REIT Welltower Pays $78M To Acquire K Street Medical Office
In the first major D.C. commercial real estate transaction of 2023, publicly traded senior housing and healthcare real estate owner Welltower has acquired the 214K SF medical office building at 2021 K St. NW.
The property sold for roughly $78.3M, according to a filing posted Monday in the D.C. Recorder of Deeds. The property was sold by an affiliate of TF Cornerstone, the New York City real estate firm founded in 2009 by Thomas and Fred Elghanayan.
Rockrose Development bought the building in 2005 for $70M from a LaSalle medical office fund, according to deed records. TF Cornerstone took control of the asset when it split from Rockrose Development, the firm run by Thomas and Fred Elghanayan's brother, Henry.
TF Cornerstone took out a $55M mortgage on the building with BNY Mellon in 2016, a loan that was paid off with the transaction, according to a certificate of satisfaction filed concurrently with the sale.
The building is leased to medical tenants like Quest Diagnostics, Washington Orthopaedics & Sports Medicine and District Endodontists. The Froggy Bottom Pub occupies ground-floor retail space. More than 18K SF is available for lease, according to a JLL marketing brochure for the property.
Messages to TF Cornerstone and Welltower officials seeking comment weren't immediately returned.
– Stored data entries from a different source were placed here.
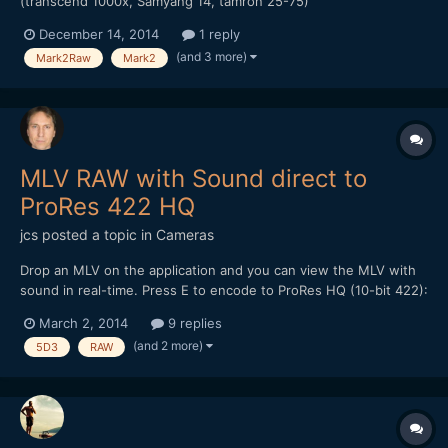
(transcend 1000x, Samyang 14, tamron 25-75)
December 14, 2014
1 reply
(and 3 more)
Mark2Raw
Mark2
MLV RAW with Sound direct to
ProRes 422 HQ
jcs
posted a topic in
Cameras
Drop an MLV on the application and you can view the MLV with
sound in real-time. Press E to encode to ProRes HQ (10-bit 422):
http://www.magiclantern.fm/forum/index.php?topic=9560.0 (no
March 2, 2014
9 replies
GUI- all keyboard commands). I've been using ACR and AE with
(and 2 more)
5D3
RAW
other workflows (mlvbrowsesharp etc.) resulting...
Welltower, an Ohio-based REIT with a nearly $34B market capitalization, has a small footprint in D.C. already. It owned two senior housing properties in D.C. at the end of 2021 with a combined $87.5M total investment and $12.8M in annualized revenue, according to its most recent annual report filed with the Securities and Exchange Commission. It owned one senior housing property in Maryland and dozens of senior housing, outpatient and triple-net leased medical facilities in Virginia.
The REIT has come under scrutiny for its performance. A short-seller report released last month by Hindenburg Research alleged Welltower's management is hiding losses from investors in a "shell game," by transferring the operations of underperforming nursing homes to an unknown company that had been founded only months earlier.